Он сидел, горбясь и опустив руки. Солнечный свет падал на его подернутую сединой голову и худое лицо. Пожилым, безмерно усталым человеком казался он в этом ярком освещении.
«А ему же меньше тридцати», — подумала Ирина и вспомнила недавний разговор двух лежавших в санчасти больных солдат. Известный всему полку старенький почтальон с отеческой тревогой говорил о Поветкине:
«Как почту нести ему — душа перевертывается. Посмотрит он на меня, а в глазах, браток, такая надежда… А я что? Суну ему газеты и бежать скорее. Вот уж полгода, как он приехал, а ни одного письмишка не получил. Видать, один-разъединственный на всем белом свете. Вот только раненый комбат Лужко три письма прислал, да и тот уже больше месяца не пишет».
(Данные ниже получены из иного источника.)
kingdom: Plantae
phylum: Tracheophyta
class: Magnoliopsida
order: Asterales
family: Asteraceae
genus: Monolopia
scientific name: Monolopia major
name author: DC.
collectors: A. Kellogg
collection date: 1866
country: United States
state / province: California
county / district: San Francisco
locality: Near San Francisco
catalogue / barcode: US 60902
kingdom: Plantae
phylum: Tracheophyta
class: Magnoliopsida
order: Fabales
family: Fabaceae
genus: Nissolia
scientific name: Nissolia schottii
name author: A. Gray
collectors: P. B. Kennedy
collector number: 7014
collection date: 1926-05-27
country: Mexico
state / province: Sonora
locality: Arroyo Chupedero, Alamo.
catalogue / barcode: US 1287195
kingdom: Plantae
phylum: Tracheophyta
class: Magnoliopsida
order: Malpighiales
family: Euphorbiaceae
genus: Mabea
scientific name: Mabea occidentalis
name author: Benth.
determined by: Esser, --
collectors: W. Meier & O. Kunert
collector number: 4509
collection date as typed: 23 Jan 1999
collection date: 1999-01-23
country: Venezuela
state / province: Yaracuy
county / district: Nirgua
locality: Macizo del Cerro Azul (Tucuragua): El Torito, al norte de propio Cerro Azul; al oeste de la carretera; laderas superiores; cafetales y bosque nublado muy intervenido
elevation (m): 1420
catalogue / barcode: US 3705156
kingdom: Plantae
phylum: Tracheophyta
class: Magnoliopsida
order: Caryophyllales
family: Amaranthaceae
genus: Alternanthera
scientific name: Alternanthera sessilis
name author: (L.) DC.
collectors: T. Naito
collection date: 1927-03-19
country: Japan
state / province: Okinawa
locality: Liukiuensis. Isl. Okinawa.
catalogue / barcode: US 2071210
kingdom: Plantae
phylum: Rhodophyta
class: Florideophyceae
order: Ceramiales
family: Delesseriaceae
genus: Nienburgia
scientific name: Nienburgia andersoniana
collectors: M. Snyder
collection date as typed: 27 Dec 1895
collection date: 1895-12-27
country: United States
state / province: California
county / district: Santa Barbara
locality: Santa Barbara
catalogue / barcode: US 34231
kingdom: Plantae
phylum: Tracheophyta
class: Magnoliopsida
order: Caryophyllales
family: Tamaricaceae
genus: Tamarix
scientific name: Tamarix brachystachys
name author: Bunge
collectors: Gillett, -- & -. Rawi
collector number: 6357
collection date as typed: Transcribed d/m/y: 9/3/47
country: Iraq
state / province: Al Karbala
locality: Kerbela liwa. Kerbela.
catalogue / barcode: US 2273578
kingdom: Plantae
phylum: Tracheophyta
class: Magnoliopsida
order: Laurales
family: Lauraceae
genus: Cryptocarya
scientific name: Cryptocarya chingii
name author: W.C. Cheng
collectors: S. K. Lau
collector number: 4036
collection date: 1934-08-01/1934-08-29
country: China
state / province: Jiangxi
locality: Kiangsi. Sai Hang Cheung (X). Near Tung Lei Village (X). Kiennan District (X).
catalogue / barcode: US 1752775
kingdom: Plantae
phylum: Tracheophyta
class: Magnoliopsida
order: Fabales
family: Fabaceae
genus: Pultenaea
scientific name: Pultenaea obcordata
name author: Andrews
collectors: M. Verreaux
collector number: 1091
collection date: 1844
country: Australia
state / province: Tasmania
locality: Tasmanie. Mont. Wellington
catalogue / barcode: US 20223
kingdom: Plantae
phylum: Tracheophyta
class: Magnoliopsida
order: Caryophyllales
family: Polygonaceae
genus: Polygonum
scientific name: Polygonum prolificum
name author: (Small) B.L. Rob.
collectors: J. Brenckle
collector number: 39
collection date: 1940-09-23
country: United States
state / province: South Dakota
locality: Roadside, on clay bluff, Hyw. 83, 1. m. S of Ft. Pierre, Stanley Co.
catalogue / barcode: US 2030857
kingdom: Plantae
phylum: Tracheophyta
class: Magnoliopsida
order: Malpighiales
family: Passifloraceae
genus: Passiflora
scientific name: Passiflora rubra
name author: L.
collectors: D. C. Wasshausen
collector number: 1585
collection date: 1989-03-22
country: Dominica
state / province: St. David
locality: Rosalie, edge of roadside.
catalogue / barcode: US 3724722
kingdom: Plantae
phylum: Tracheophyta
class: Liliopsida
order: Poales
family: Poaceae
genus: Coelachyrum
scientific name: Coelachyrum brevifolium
«Один-разъединственный, — про себя повторила солдатские слова Ирина. — А я не разъединственная?» — вспыхнула вдруг неожиданная мысль. Острая боль на мгновение ошеломила Ирину. Как далекое, навсегда потерянное прошлое промелькнул в ее сознании Андрей Бочаров.
«Кто же виноват? Кто? — с отчаянием подумала она. — Я сама, только сама, и никто более».
— Хорошо, Ирина Петровна, — не заметив ее состояния, сказал Поветкин, — к вам подойдет машина, и поезжайте в дивизию.
Он пожал ее руку, и Ирина почувствовала тепло его ладони. Подняв голову, она встретилась с его взглядом и с радостным удивлением подумала: «Какие глубокие у него глаза!»
II
Шла третья неделя, как разжалованный Чернояров командовал пулеметной ротой. С виду казалось, ничто не изменилось в нем. Высокий, могучий, с грубым волевым лицом и резкими движениями сильных рук, он все так же твердой поступью ходил по земле и говорил все тем же раскатистым басом. Но так было только внешне. Самолюбивый и властный, Чернояров мучительно переживал свое падение. Целыми днями сидел он в землянке, стараясь ни с кем не встречаться. И только ночью ходил по окопам и траншеям, разговаривал с пулеметчиками. А на рассвете опять скрывался в своей норе. Особенно избегал он встреч с Поветкиным и Лесовых. Поэтому он, сам того не ожидая, торопливо вскочил, когда ранним утром в землянку зашел Лесовых.